** Action item **
Copy every entry exactly.

** Materials provided **
+--
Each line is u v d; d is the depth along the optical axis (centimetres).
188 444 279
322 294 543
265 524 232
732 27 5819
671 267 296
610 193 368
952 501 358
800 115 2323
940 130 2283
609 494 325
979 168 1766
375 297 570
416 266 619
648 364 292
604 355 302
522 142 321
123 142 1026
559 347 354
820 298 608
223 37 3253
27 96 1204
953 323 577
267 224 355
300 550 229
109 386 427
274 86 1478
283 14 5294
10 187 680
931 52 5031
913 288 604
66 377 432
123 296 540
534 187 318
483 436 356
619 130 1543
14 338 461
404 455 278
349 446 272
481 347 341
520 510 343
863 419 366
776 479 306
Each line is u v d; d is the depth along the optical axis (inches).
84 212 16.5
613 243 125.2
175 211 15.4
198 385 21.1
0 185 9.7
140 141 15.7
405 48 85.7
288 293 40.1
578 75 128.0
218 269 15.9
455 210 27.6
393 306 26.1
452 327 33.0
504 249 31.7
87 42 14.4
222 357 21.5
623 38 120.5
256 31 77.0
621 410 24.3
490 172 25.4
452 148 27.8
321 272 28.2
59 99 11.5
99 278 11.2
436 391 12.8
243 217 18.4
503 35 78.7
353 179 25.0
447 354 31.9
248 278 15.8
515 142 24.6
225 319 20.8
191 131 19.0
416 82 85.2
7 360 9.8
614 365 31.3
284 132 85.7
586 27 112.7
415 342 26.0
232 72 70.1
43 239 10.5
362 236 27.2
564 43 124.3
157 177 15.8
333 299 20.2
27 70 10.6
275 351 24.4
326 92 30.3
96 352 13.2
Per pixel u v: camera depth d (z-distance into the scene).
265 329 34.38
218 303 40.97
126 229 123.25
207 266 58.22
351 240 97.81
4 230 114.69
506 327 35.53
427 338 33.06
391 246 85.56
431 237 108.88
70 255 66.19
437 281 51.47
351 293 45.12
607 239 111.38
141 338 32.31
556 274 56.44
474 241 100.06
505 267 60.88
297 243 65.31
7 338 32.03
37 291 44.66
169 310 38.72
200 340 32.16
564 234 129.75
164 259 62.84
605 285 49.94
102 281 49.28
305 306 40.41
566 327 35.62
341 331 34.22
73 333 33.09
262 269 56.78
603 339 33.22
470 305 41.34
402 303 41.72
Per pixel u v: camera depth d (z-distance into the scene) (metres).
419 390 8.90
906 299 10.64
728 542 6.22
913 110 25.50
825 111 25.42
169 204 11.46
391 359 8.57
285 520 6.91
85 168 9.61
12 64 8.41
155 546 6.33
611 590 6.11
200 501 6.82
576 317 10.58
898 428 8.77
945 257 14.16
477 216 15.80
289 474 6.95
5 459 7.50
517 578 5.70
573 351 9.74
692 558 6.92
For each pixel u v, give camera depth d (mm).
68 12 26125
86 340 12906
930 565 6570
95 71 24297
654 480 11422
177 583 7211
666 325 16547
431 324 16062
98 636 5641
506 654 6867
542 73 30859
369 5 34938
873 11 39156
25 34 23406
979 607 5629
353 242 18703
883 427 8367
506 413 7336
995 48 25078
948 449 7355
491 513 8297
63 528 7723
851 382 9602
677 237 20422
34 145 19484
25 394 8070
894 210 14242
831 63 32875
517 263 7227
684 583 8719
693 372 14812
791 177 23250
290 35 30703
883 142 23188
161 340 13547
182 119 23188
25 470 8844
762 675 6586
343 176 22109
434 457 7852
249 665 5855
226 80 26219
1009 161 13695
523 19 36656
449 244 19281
+--
** Result for this exercise **
Each line is u v d; d is the depth along the optical axis (centimetres).
188 444 279
322 294 543
265 524 232
732 27 5819
671 267 296
610 193 368
952 501 358
800 115 2323
940 130 2283
609 494 325
979 168 1766
375 297 570
416 266 619
648 364 292
604 355 302
522 142 321
123 142 1026
559 347 354
820 298 608
223 37 3253
27 96 1204
953 323 577
267 224 355
300 550 229
109 386 427
274 86 1478
283 14 5294
10 187 680
931 52 5031
913 288 604
66 377 432
123 296 540
534 187 318
483 436 356
619 130 1543
14 338 461
404 455 278
349 446 272
481 347 341
520 510 343
863 419 366
776 479 306
Each line is u v d; d is the depth along the optical axis (inches).
84 212 16.5
613 243 125.2
175 211 15.4
198 385 21.1
0 185 9.7
140 141 15.7
405 48 85.7
288 293 40.1
578 75 128.0
218 269 15.9
455 210 27.6
393 306 26.1
452 327 33.0
504 249 31.7
87 42 14.4
222 357 21.5
623 38 120.5
256 31 77.0
621 410 24.3
490 172 25.4
452 148 27.8
321 272 28.2
59 99 11.5
99 278 11.2
436 391 12.8
243 217 18.4
503 35 78.7
353 179 25.0
447 354 31.9
248 278 15.8
515 142 24.6
225 319 20.8
191 131 19.0
416 82 85.2
7 360 9.8
614 365 31.3
284 132 85.7
586 27 112.7
415 342 26.0
232 72 70.1
43 239 10.5
362 236 27.2
564 43 124.3
157 177 15.8
333 299 20.2
27 70 10.6
275 351 24.4
326 92 30.3
96 352 13.2
Per pixel u v: camera depth d (z-distance into the scene).
265 329 34.38
218 303 40.97
126 229 123.25
207 266 58.22
351 240 97.81
4 230 114.69
506 327 35.53
427 338 33.06
391 246 85.56
431 237 108.88
70 255 66.19
437 281 51.47
351 293 45.12
607 239 111.38
141 338 32.31
556 274 56.44
474 241 100.06
505 267 60.88
297 243 65.31
7 338 32.03
37 291 44.66
169 310 38.72
200 340 32.16
564 234 129.75
164 259 62.84
605 285 49.94
102 281 49.28
305 306 40.41
566 327 35.62
341 331 34.22
73 333 33.09
262 269 56.78
603 339 33.22
470 305 41.34
402 303 41.72
Per pixel u v: camera depth d (z-distance into the scene) (metres).
419 390 8.90
906 299 10.64
728 542 6.22
913 110 25.50
825 111 25.42
169 204 11.46
391 359 8.57
285 520 6.91
85 168 9.61
12 64 8.41
155 546 6.33
611 590 6.11
200 501 6.82
576 317 10.58
898 428 8.77
945 257 14.16
477 216 15.80
289 474 6.95
5 459 7.50
517 578 5.70
573 351 9.74
692 558 6.92
For each pixel u v, give camera depth d (mm).
68 12 26125
86 340 12906
930 565 6570
95 71 24297
654 480 11422
177 583 7211
666 325 16547
431 324 16062
98 636 5641
506 654 6867
542 73 30859
369 5 34938
873 11 39156
25 34 23406
979 607 5629
353 242 18703
883 427 8367
506 413 7336
995 48 25078
948 449 7355
491 513 8297
63 528 7723
851 382 9602
677 237 20422
34 145 19484
25 394 8070
894 210 14242
831 63 32875
517 263 7227
684 583 8719
693 372 14812
791 177 23250
290 35 30703
883 142 23188
161 340 13547
182 119 23188
25 470 8844
762 675 6586
343 176 22109
434 457 7852
249 665 5855
226 80 26219
1009 161 13695
523 19 36656
449 244 19281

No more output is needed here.